I went to the complimentary PagerDuty Summit Sept. 13 on Market Street in SF.
The well-organized conference format was 2 tracks downstairs, with breaks and a small expo area upstairs.
Andrew Fong of Dropbox had a very good talk on their struggle to go from four 9’s (“can use tactics”) to five 9’s (“has to be strategic”.) Their solution was to have a working group composed of anybody who wanted to contribute, across departments. (Not dedicated HA staff.)
Andre Kelly of Google talked about having well-defined post-mortem processes in place now to capture outages in an organized manner and data mine the results over time later.
Apparently there’s some popular Open Source post-mortem systems for that. Please leave a comment if you have any experience with those.
Sean Reilley of IBM discussed people issues in communicating agile across a large company with pockets of staff who were used to waiting for permission (ie. not inherently agile.)
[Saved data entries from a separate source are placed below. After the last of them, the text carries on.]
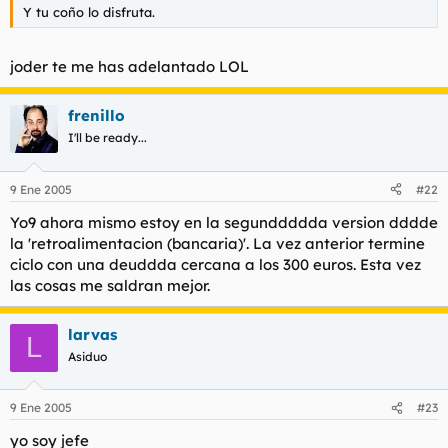
Y tu coño lo disfruta.
joder te me has adelantado LOL
frenillo
I'll be ready...
9 Ene 2005
#22
Yo9 ahora mismo estoy en la segunddddda version dddde
la 'retroalimentacion (bancaria)'. La vez anterior termine
ciclo con una deuddda cercana a los 300 euros. Esta vez
las cosas me saldran mejor.
larvas
L
Asiduo
9 Ene 2005
#23
yo soy jefe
Upstairs, the mini-expo seemed to have a couple booths for security-related start-up Cloud products, Datadog, plus a booth for PagerDuty itself to do customer demos and get beta feedback.
Sketch of New PagerDuty Incident Timeline Visualization Tool
The money shot was seeing their new beta graphical incident timeline, to be released in November, which made the trip worthwhile. Until then, you can enable HTML emails for a slightly richer experience.